Swiss painter, graphic artist and poster designer

Otto Baumberger (21 May 1889 – 26 December 1961) was a Swiss painter, graphic artist and poster designer. Associated with Swiss Expressionism, he became best known for his graphic work and posters, designing more than 200 posters across a wide range of styles. He taught design and drawing at ETH Zurich. His 1923 poster Marque PKZ is regarded as a classic of Swiss poster art.

== Biography ==
Otto Baumberger was born in Altstetten, now part of Zurich, on 21 May 1889. He left a textile-design apprenticeship early and trained as a lithographer at the Graphisches Atelier Emil Winter in Zurich. He later studied in Zurich, Munich and Paris, including at the Kunstgewerbeschule Zürich, the Académie Colarossi and the Académie de la Grande Chaumière. He first exhibited with the Zürcher Kunstgesellschaft in 1910.

From 1911, Baumberger worked with the Zurich graphic workshop J. E. Wolfensberger. He taught at the Kunstgewerbeschule Zürich from 1916 and worked in Berlin in 1920 on stage designs commissioned by Max Reinhardt.

From 1931, he held a teaching post in the architecture department at ETH Zurich, where he taught colour in relation to architecture and space.
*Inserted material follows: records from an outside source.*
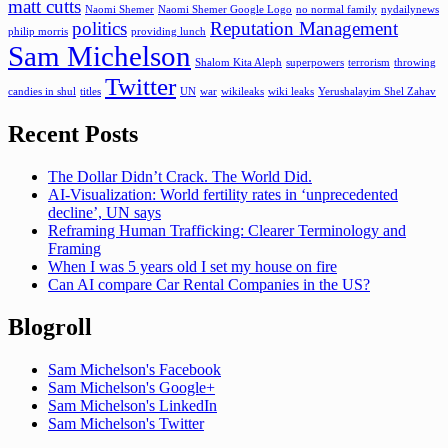
matt cutts
Naomi Shemer
Naomi Shemer Google Logo
no normal family
nydailynews
politics
Reputation Management
philip morris
providing lunch
Sam Michelson
Shalom Kita Aleph
superpowers
terrorism
throwing
Twitter
candies in shul
titles
UN
war
wikileaks
wiki leaks
Yerushalayim Shel Zahav
Recent Posts
The Dollar Didn’t Crack. The World Did.
AI-Visualization: World fertility rates in ‘unprecedented
decline’, UN says
Reframing Human Trafficking: Clearer Terminology and
Framing
When I was 5 years old I set my house on fire
Can AI compare Car Rental Companies in the US?
Blogroll
Sam Michelson's Facebook
Sam Michelson's Google+
Sam Michelson's LinkedIn
Sam Michelson's Twitter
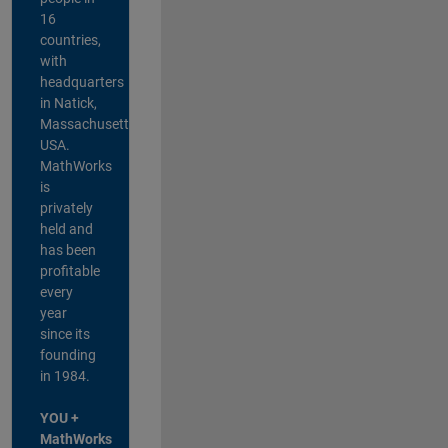
16
countries,
with
headquarters
in Natick,
Massachusetts,
USA.
MathWorks
is
privately
held and
has been
profitable
every
year
since its
founding
in 1984.
YOU +
MathWorks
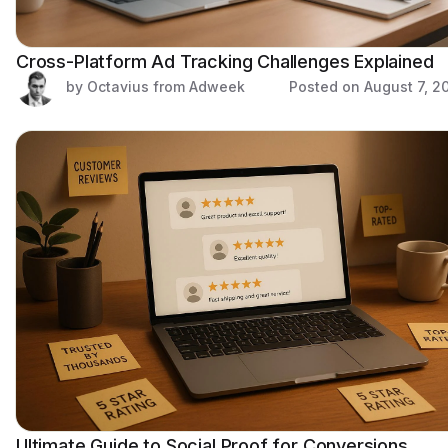
Cross-Platform Ad Tracking Challenges Explained
by Octavius from Adweek
Posted on
August 7, 2
Ultimate Guide to Social Proof for Conversions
He was appointed associate professor of design and drawing in 1947. Exhibitions of his work were held at Kunsthaus Zürich in 1949 and at the Graphische Sammlung of ETH Zurich in 1959.
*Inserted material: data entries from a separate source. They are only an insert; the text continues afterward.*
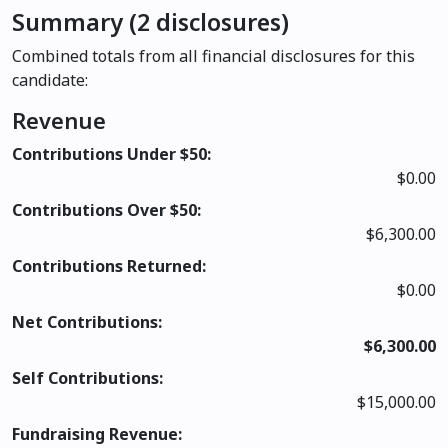
Summary (2 disclosures)
Combined totals from all financial disclosures for this
candidate:
Revenue
Contributions Under $50:
$0.00
Contributions Over $50:
$6,300.00
Contributions Returned:
$0.00
Net Contributions:
$6,300.00
Self Contributions:
$15,000.00
Fundraising Revenue:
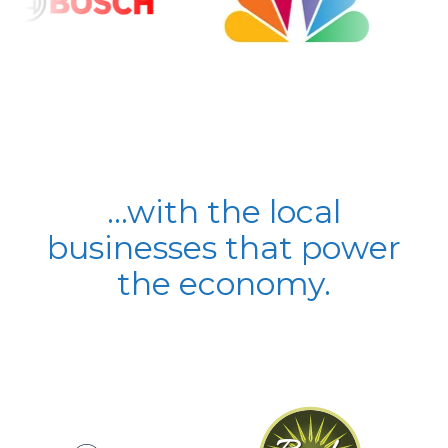
...with the local
businesses that power
the economy.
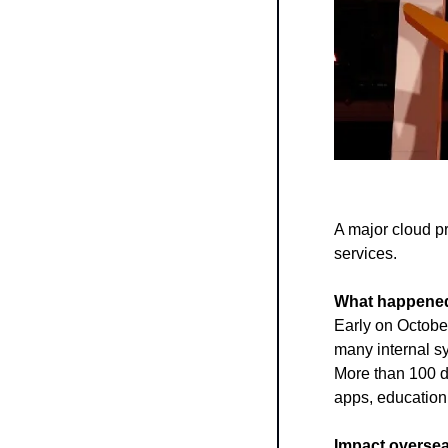
A major cloud p
services.
What happene
Early on Octobe
many internal sy
More than 100 de
apps, education 
Impact oversea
Baumberger died in Weiningen, Zurich, on 26 December 1961.

== Work ==
Baumberger worked in painting, drawing, graphic art, illustration, stage design and poster art. He became best known for his graphic work and posters, and is considered an important representative of Swiss Expressionism.

His graphic works and posters drew on Art Nouveau, Art Deco and New Objectivity. He designed more than 200 posters across a wide range of styles. His 1923 poster Marque PKZ, made for the Zurich clothing store Burger-Kehl & Co., shows the collar and part of a man’s jacket, including the herringbone fabric and label. Regarded as a classic of Swiss poster art, it is an example of a Sachplakat, or “object poster”, a form of advertising focused on a single object.